Sher makes Leontes' insanity primly rational: he searches through Hermione's reticule, sniffs her scarf for evidence. Later, sicker, he wanders the court unkempt and dressing-gowned, hands paddling the air and clutching at transparency. The king convinced by shadows shrinks to a blot on the floor. Only when told his wife and son are dead do his sore red eyes finally downfall tears, he retches with grief and is led off like an infant.
The production is set early this century, at the dwindling of a dynasty—Hapsburg, perhaps, or Romanov—who have inbred into infirmity; Leontes' sallow son and heir is a sickly waif, confined to a wheelchair. Robert Jones designs sharply receding walls (exit-crammed for disconcerting disappearance), ceilings swagged with stifling silks, furniture heavy in silver and plush.
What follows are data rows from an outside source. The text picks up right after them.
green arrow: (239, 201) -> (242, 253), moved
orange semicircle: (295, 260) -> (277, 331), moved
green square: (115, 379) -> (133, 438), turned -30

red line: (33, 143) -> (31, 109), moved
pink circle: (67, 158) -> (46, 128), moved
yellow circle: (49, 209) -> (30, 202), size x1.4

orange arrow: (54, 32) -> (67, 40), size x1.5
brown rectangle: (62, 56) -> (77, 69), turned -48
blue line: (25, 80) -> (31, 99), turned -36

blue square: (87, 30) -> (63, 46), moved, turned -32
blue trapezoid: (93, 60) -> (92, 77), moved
This is a court that stands on ceremony, flunkeys frozen in waxwork obeisance as Leontes rages around them.
Even in airless interiority, clouds wheel across the set. Ominous with thunder, they also prefigure circling time as the action leaps 16 years and turns to ripe summer. Antigonus has, famously, exited pursued by a bear while abandoning the infant princess Perdita, and the shepherd who discovers her—“Thou met'st with things dying, I with things new-born”—most beautifully marks the cusp. Antigonus (Jeffrey Wickham) emerges from the silk that engulfed him to propel us forward, and Emily Bruni, who sickened as the invalid prince, is reborn as a forceful, tumbling Perdita.
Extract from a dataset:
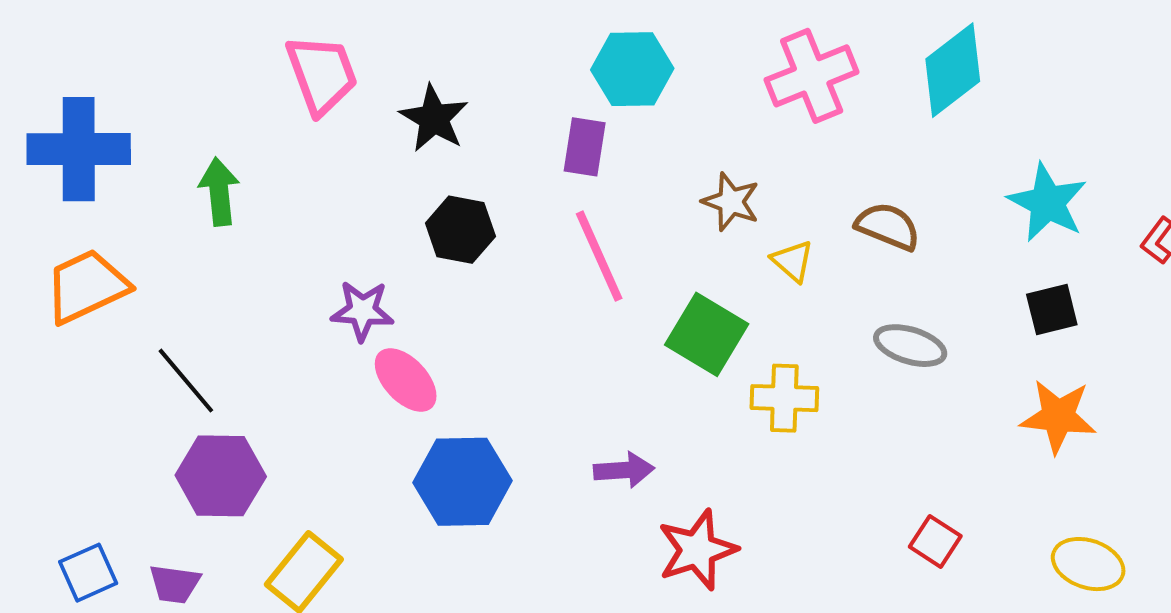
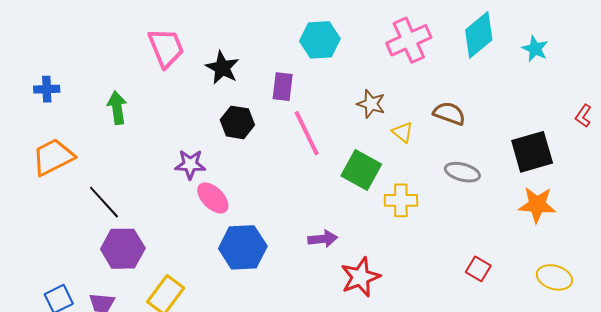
purple rectangle: (585, 147) -> (283, 87), moved
blue cross: (79, 149) -> (47, 89), size x0.5
cyan star: (1047, 203) -> (535, 49), moved, size x0.7
black square: (1052, 309) -> (532, 152), size x1.6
This aptness typifies Doran's supremely intelligent production, lucid in every detail. The evening brims with tenderness and distress, utterly involving. Despite a hostile press that has decided the RSC needs stars (the National's calamitous Antony and Cleopatra might warn them off), more important is an alert ensemble, and The Winter's Tale assembles a strong company, including Estelle Kohler's sleek and fierce Paulina, Christopher Brand's charming dunderhead and Myra McFadyen's stroppy shepherdess. Like Adrian Noble's magical version of The Tempest, now at the Barbican, this is far from radical Shakespeare—Doran ignores the dark potential of the first world war looming from his setting—but is beautifully achieved.
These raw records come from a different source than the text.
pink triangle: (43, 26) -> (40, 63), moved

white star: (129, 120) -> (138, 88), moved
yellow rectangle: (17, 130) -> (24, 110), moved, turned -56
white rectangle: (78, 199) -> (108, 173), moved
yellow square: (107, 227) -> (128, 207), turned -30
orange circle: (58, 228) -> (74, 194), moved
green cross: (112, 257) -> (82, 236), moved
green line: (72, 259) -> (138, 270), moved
The cast uncoils into sheep-shearing festivities, no scrubbed Arcadians but mucky and sweaty among their piled-up bales and pulleys. Back at Leontes' court, we find the king a Tolstoyan penitent, squatting over his Bible. He has given away all the furniture—dust and paper crumple across bare floors. Sher's ice-splintered voice is warmer, furred with regret and wonder and, though it would be too tempting to conflate his journey with Leontes' (a cold virtuoso redeemed by heartfelt humility), he grows into his most generous performance yet.